Wed 6th December 2023 12:30 – 13:30. This seminar will be ONLINE ONLY at this Teams link.
Abstract
Difficulties in following speech on TV due to loud background sounds are a common issue in broadcasting. Object-based audio (OBA) systems like MPEG-H Audio can address this problem by providing a personalized speech level. Recently, international broadcasters have employed dialogue enhancement (DE) together with OBA, providing customization and improved accessibility to their audiences, e.g., during the football World Cup 2022. To add customizable dialogues to material produced without OBA, deep neural networks (DNNs) can be applied to separate dialogues from the music and effects of the final audio mix. One of the technologies used for this is MPEG-H Dialog+, which has recently been adopted for the new “Clear Speech” service of the on-demand platform of the German public broadcaster ARD. (This talk reviews the current state of DE, detailing real-world adoptions, with particular focus on the MPEG-H Audio system. This is followed by a brief overview of DNN-based dialogue separation that enables DE for a wide range of broadcast material.

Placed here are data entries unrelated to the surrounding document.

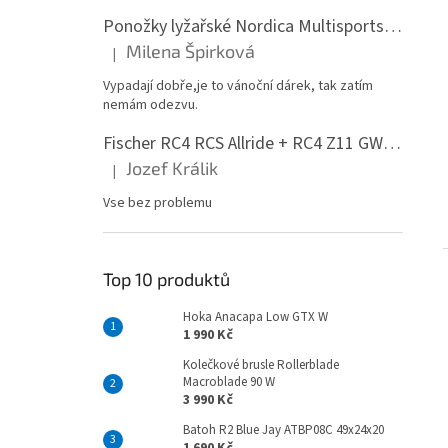
Ponožky lyžařské Nordica Multisports Winter dvojbalení
Milena Špirková
|
Hodnocení produktu je 5 z 5 hvězdiček.
Vypadají dobře,je to vánoční dárek, tak zatím
nemám odezvu.
Fischer RC4 RCS Allride + RC4 Z11 GW PR
Jozef Králik
|
Hodnocení produktu je 5 z 5 hvězdiček.
Vse bez problemu
Top 10 produktů
Hoka Anacapa Low GTX W
1 990 Kč
Kolečkové brusle Rollerblade
Macroblade 90 W
3 990 Kč
Batoh R2 Blue Jay ATBP08C 49x24x20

Daniela Rieger specializes in audiovisual media and immersive and object-based audio and has been working at Fraunhofer IIS since 2020. As a sound engineer and research associate, she works on topics such as MPEG-H Audio and immersive and object-based audio production. She continues to be involved in research on AI-based Dialogue Enhancement technologies for accessible audio content, being responsible for the Deep Neural Network training data. In 2020 she received the M.Eng. degree from the Stu\gart Media University with a master’s thesis on object-based music production, which won 2nd prize at the ARD/ZDF promotion prize “Women + Media Technologies” in 2021. Since 2022, Daniela Rieger has been on the board of the Verband Deutscher Tonmeister e.V. (VDT), the German association of sound engineers, and in 2023 she was elected as Vice-President of VDT.
Mhd Modar Halimeh received (with distinction) the B.Sc. degree in communications and electronic engineering in 2013 and the M.Sc. degree in communications and multimedia engineering in 2016. Since 2017, he has been working towards the Dr.-Ing. degree at the Friedrich-Alexander-Universität Erlangen-Nürnberg. He is currently with the conversational AI research department at Fraunhofer IIS. His research interests include nonlinear system identification, acoustic echo control, Bayesian filtering, and speech enhancement.